The last stereo pair to be synced was a re-mix of the orchestra recording from the previous performance. Byron explains that he used very little of this sub-mix because this year’s Easter service didn’t include the orchestra, so hearing much of it would be out of context with the livestream visuals.

The final video mix consisted of five discrete output buses mapped across five large screens. This is the template SMCC regularly uses. Two large direct view LED screens are positioned on the far left and right sides of the stage. These are typically used for image magnification (IMAG).

Three smaller projection screens are located above and behind the choir. Their system is configured so each projector has a dedicated HD-SDI input, and discretely serves one of the three screens. They don’t use edge blending because the center screen moves in and out when needed.

As you can see from the photos (and a video clip of the virtual choir’s performance is available at Vimeo here), three screens were used for lyrics and two for the choir’s video box display. By cropping and pixel mapping each choir member’s file, they were able to show their faces in two 45-box images, which neatly filled the mid-left and mid-right screens.

Live Performance

The three SMCC Easter service broadcasts were only available via live internet stream. Further, the onstage worship team was limited, for most songs, to just a four-person rhythm section and a six-person front-line vocal team. 

For the “Is He Worthy” performance, the choir video and lyrics were handled by a FOH computer running Pro Presenter 7, with a Black Magic Design DeckLink 8k Pro card. The DeckLink card supports four simultaneous 12G SDI output feeds. Those four feeds were routed to the master video switcher, which also handles all their manned and robotic camera inputs.

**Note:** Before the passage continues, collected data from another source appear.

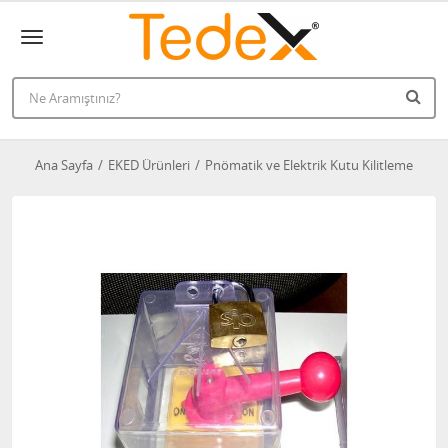
Ana Sayfa
EKED Ürünleri
Pnömatik ve Elektrik Kutu Kilitleme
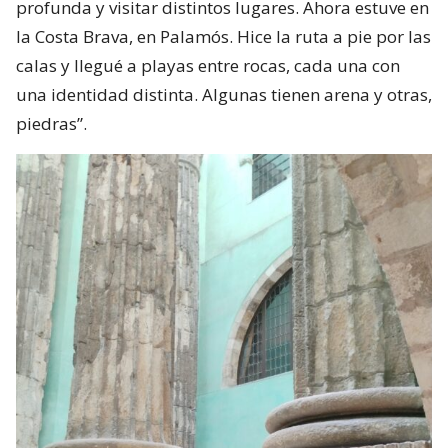
profunda y visitar distintos lugares. Ahora estuve en
la Costa Brava, en Palamós. Hice la ruta a pie por las
calas y llegué a playas entre rocas, cada una con
una identidad distinta. Algunas tienen arena y otras,
piedras”.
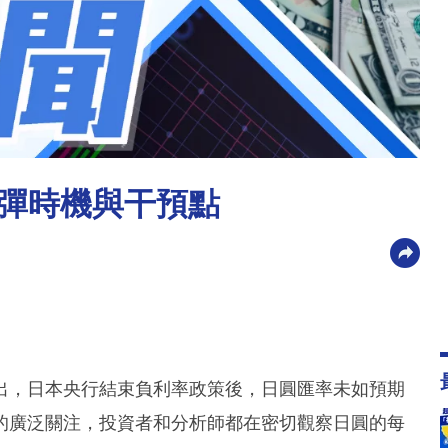
彈時機與干預點
出，日本央行結束負利率政策後，日圓匯率未如預期
的廣泛關注，投資者和分析師都在密切觀察日圓的每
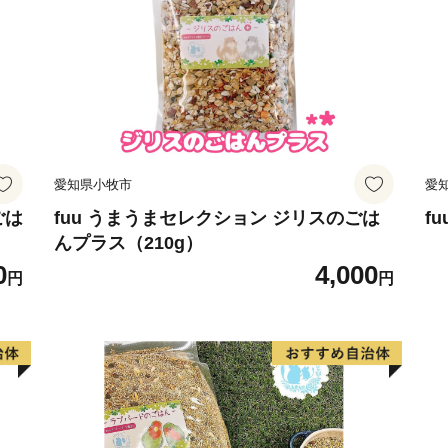
愛知県小牧市
愛
ごは
fuu うまうまセレクション ジリスのごは
f
んプラス（210g）
0
4,000
円
円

The Easter service live worship team and virtual choir.

Two switcher outputs were routed to the projectors showing the choir’s headshots. The lyric feeds were bused to the IMAG and center projection screens.

The three center screens are 16:9 format, meaning the total horizontal pixel count for all three can easily be 5,760 (1,920 x 3). And, because the DeckLink card supports such extreme ratios, 1,920 pixels can be allocated to each of the three output channels and show a composite, full-motion graphic with a 5.33:1 aspect ratio. 

The seven audio channels were fed from a Dante Virtual Soundcard in the production computer to a Dante card in the Soundcraft Vi7000 FOH console.

Prior to the audio channels coming into the console, all timing and latency issues had been resolved. It was then a matter of blending the live band mix with the pre-recorded sub-mixes while feeding the click track to the IEM monitors on stage.

Final Thoughts

SMCC Pastor David Jeremiah’s post-Easter newsletter included these statistical responses: 45,200 viewing sites logged into the Easter service via its various streaming platforms. Further, social media engineers tell us that on average each viewing site represents 2.3 viewers. That brings the likely number of viewers to slightly more than 100,000 worldwide. This is a huge number for any church; showing that even under the most difficult conditions, the human spirit will prevail.

Stay strong, kind, considerate, creative and faithful.